For publishers to fully mandate text and data mining would involve significant investment in site infrastructure, plus investment in systems to hold content in a secure manner.
Some publishers have reported little interest in text mining from researchers. For John McNaught, who is deputy director of Manchester University’s National Centre for Text Mining, this does not mean you can say there are pockets in Europe where text mining is not in demand.
“It’s essentially a chicken and egg problem: not much text mining going on in relation to massive amounts of full texts, because of lack of access to these due to copyright restrictions, allows publishers to claim there is little interest,” he said.
Sweeping legislation can be avoided, some in the industry argue.
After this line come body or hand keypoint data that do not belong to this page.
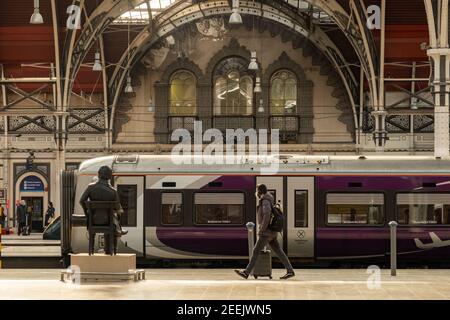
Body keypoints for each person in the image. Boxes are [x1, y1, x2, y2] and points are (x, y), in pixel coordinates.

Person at [235, 184, 295, 280]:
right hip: (271, 232)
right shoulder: (269, 199)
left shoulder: (265, 200)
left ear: (259, 192)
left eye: (257, 190)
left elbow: (267, 215)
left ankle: (246, 272)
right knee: (279, 251)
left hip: (266, 232)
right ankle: (290, 271)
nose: (256, 193)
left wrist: (262, 229)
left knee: (255, 251)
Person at [79, 166, 127, 254]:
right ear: (109, 176)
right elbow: (118, 209)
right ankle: (112, 246)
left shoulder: (90, 187)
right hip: (108, 221)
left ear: (98, 174)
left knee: (113, 218)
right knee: (115, 218)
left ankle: (91, 251)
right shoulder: (113, 191)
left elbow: (81, 201)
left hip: (93, 220)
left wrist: (87, 213)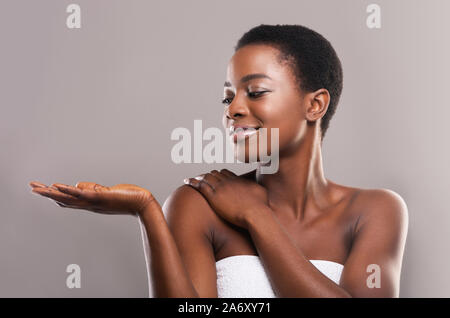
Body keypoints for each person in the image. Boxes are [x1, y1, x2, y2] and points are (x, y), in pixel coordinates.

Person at [29, 24, 408, 297]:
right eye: (228, 98)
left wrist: (257, 218)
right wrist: (147, 212)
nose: (234, 109)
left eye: (256, 92)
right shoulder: (200, 203)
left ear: (315, 104)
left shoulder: (375, 210)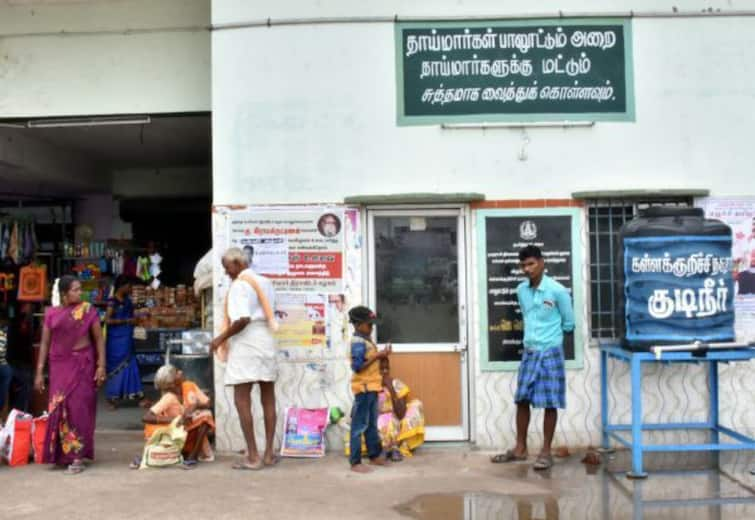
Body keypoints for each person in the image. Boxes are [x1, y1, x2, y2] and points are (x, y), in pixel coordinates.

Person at [491, 245, 574, 471]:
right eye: (524, 265)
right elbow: (527, 316)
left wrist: (550, 340)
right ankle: (520, 448)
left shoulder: (558, 291)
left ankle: (546, 452)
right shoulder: (521, 291)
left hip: (551, 352)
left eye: (531, 264)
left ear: (542, 263)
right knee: (522, 399)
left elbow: (569, 323)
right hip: (529, 352)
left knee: (550, 402)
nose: (527, 269)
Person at [210, 247, 279, 470]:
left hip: (247, 344)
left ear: (239, 264)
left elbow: (241, 320)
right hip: (266, 341)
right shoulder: (266, 282)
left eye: (227, 268)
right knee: (268, 397)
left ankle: (253, 456)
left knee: (242, 399)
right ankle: (268, 453)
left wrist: (219, 339)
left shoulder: (240, 285)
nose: (226, 273)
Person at [35, 275, 106, 475]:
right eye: (75, 289)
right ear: (64, 294)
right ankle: (60, 455)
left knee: (79, 408)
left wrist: (101, 366)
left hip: (83, 364)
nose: (79, 292)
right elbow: (45, 344)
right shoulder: (51, 314)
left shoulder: (88, 310)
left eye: (79, 288)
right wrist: (40, 372)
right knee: (58, 407)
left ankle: (77, 456)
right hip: (59, 366)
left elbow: (99, 340)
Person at [136, 365, 214, 469]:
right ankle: (184, 456)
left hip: (188, 432)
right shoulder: (168, 397)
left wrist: (195, 405)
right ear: (171, 384)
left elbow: (208, 403)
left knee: (206, 415)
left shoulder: (189, 385)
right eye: (177, 373)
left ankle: (192, 457)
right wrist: (176, 420)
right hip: (175, 436)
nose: (181, 372)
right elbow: (146, 417)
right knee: (204, 416)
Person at [348, 305, 390, 474]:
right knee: (359, 425)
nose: (371, 328)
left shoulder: (366, 340)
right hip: (363, 389)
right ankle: (355, 461)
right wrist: (377, 356)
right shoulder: (358, 342)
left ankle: (374, 455)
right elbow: (357, 367)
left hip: (372, 388)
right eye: (369, 324)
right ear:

The International Association of Scientific, Technical & Medical Publishers has sought to standardise the existing practices and to develop common rules for text and data mining, as the self-regulatory way forward.
Others have made steps to accommodate researchers better. PubMed allows unrestricted text mining without permission, although this applies to academic abstracts only. Global publishers Taylor & Francis and Routledge, ring-fence a number of pure open access journals, with no subscription content. Authors also have the option of publishing their open access article under a Creative Commons Attribution license.
A number of publishers were invited to comment on this article. A MacMillan spokesperson replied to say it wasn't able to produce anyone to speak "just at this moment".
What will the Commission do?There will be a text and mining provision in new EU copyright reform to be unveiled in the autumn, but the question of what it says remains.
For reformers, the text the European Commission used on Wednesday when it launched its digital market strategy, which is essentially a to-do list, is encouraging. A new copyright law would look at, “Harmonising exceptions for important activities such as research, education, text and data mining,” it reads.
For Reilly, the chances of a good deal are “extremely realistic”. However, McNaught cautioned there is still a long road to travel.